Para orang tua yang “terdidik” tentu akan sedih kalau anak-anaknya tidak bisa bersekolah di lembaga pendidikan yang dianggapnya “kredibel”, karena ini terkait dengan masa depan mereka sekeluarga. Padahal kredibelnya lembaga pendidikan di negara ini identik dengan biaya mahal, walaupun itu namanya sekolah negeri. Mahalnya bukan karena proses pendidikannya yang benar-benar membutuhkan biaya besar, tetapi karena adanya pungutan-pungutan yang luar biasa. Baik pungli yang terjadi pada siswa, guru/dosen, ataupun pengelola dunia pendidikan sendiri.

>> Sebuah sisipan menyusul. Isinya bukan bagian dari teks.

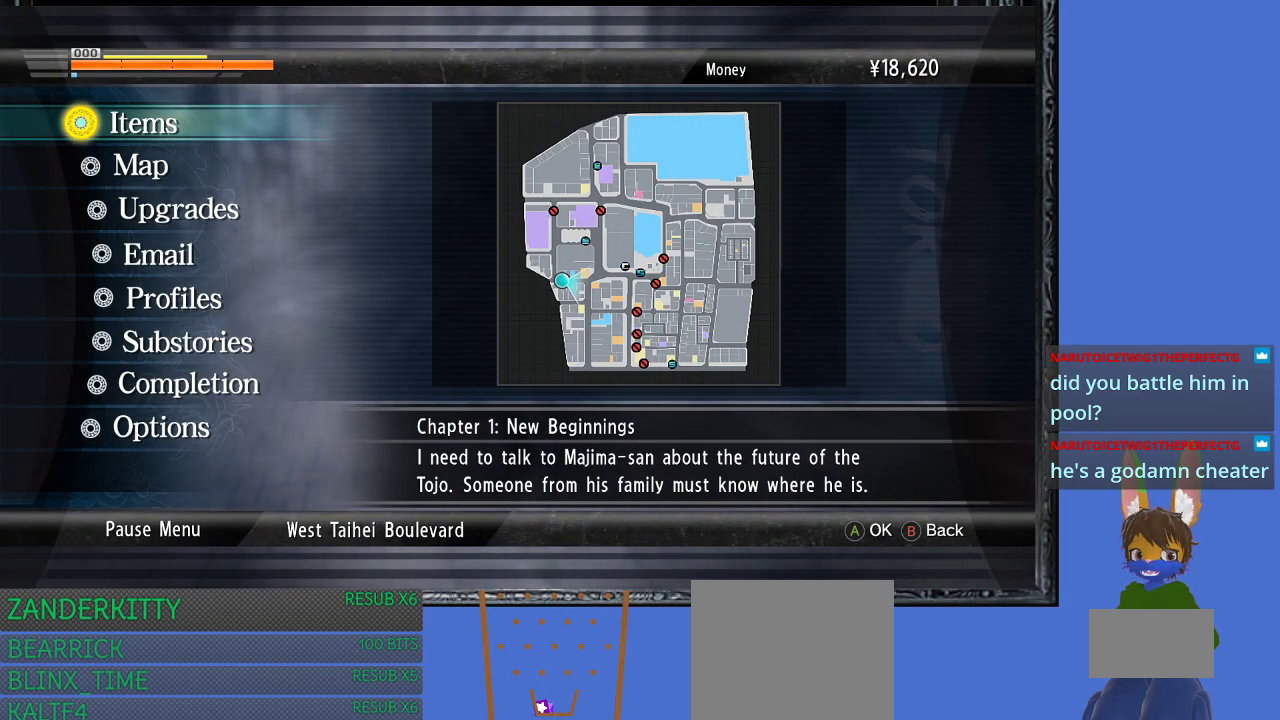
{"buttons": [], "left_stick": "up", "right_stick": "center", "events": [[200, "left_stick", "up"], [500, "START", "up"]]}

Pungli pada siswa TK - SLTA
Alasannya seringkali terdengar sangat menyakitkan bagi yang keuangannya terbatas: jer basuki mawa bea. Besarnya “uang muka masuk sekolah” ada yang tidak mau kalau cuma ratusan ribu tetapi jutaan sampai puluhan juta. Harga kain seragam yang jauh lebih mahal dibandingkan kalau beli pakaian seragam yang sudah jadi. Buku pelajaran yang sering gonta-ganti dan bertumpuk. LKS buku pelajaran yang sebenarnya hanya panduan mengerjakan soal tetapi mengerjakannya harus di buku tersebut sehingga setiap tahun wajib membelinya. Rekreasi yang berbiaya mahal. Wisuda yang bergaya seperti lulusan sarjana, dll.
Mahasiswa
Uang sumbangan yang puluhan juta, bahkan ratusan juta di Perguruan Tinggi dengan dalih jalur mandiri untuk yang PTN, upaya mendapatkan nilai baik/lulus mata kuliah, upaya memperlancar kegiatan skripsi, besarnya biaya wisuda, dll. Seharusnya kalau pemerintah ingin Indonesia yang hebat, maka mahasiswa di PTN itu harus bebas biaya, dan tidak ada jalur mandiri. Kita tidak butuh sebanyak-banyaknya orang yang berijazah sarjana, tetapi butuh ahli walaupun jumlahnya sedikit tetapi benar-benar berkualitas. Karena yang sedikit namun hebat inilah yang akan menjadi motor untuk merombak Indonesia.
Guru/Dosen
- Guru: Kenaikan pangkat, sertifikasi, mutasi, pemilihan Kepala sekolah, melanjutkan belajar ke jenjang yang lebih tinggi, dll. Juga tak bebas dari pungli.
- Dosen: berebut beasiswa belajar ke luar negeri, sertifikasi, berebut proyek penelitian, pemilihan pejabat di PT: Kajur, Dekan dan Rektor. Bahkan baru-baru ini muncul isu jadi rektor ternyata biayanya milyaran. Kebetulan saya punya teman yang idealis, perempuan juga. Dan ketika saya tanyakan, kok sekarang jadi profesor itu sepertinya mudah ? Kakak-kakak kelas kita itu, gelarnya sekarang banyak yang profesor. Dia menjawab: “Begitulah kenyataannya, sayapun ditawari untuk jadi profesor nanti bisa diuruskan ke Jakarta". Tapi dia mengatakan: “Kalau profesornya seperti itu lebih baik TIDAK, walaupun tunjangannya Rp 20.000.000”. Sehingga kita cuma bisa tersenyum kalau melihat ulah profesor-profesor yang dijadikan narasumber di televisi itu. Kualitasnya kok seperti itu ? Ternyata ceritanya demikian. Bahkan ketika saya mengkritik tentang tunjangan profesi, dia mengatakan: "saya ikhlas, kalau itu akan ditarik kembali. Karena di lapangan sertifikasi itu tidak dimanfaatkan untuk memperbaiki kualitas dirinya tetapi hanya digunakan untuk bisa menaikkan penghasilannya". Saya tambahkan kemudian: "Nantinya hanya guru/dosen yang benar-benar berkualitaslah, yang layak digaji mahal. Pembinaan guru/dosen itu seharusnya seperti teori MLM."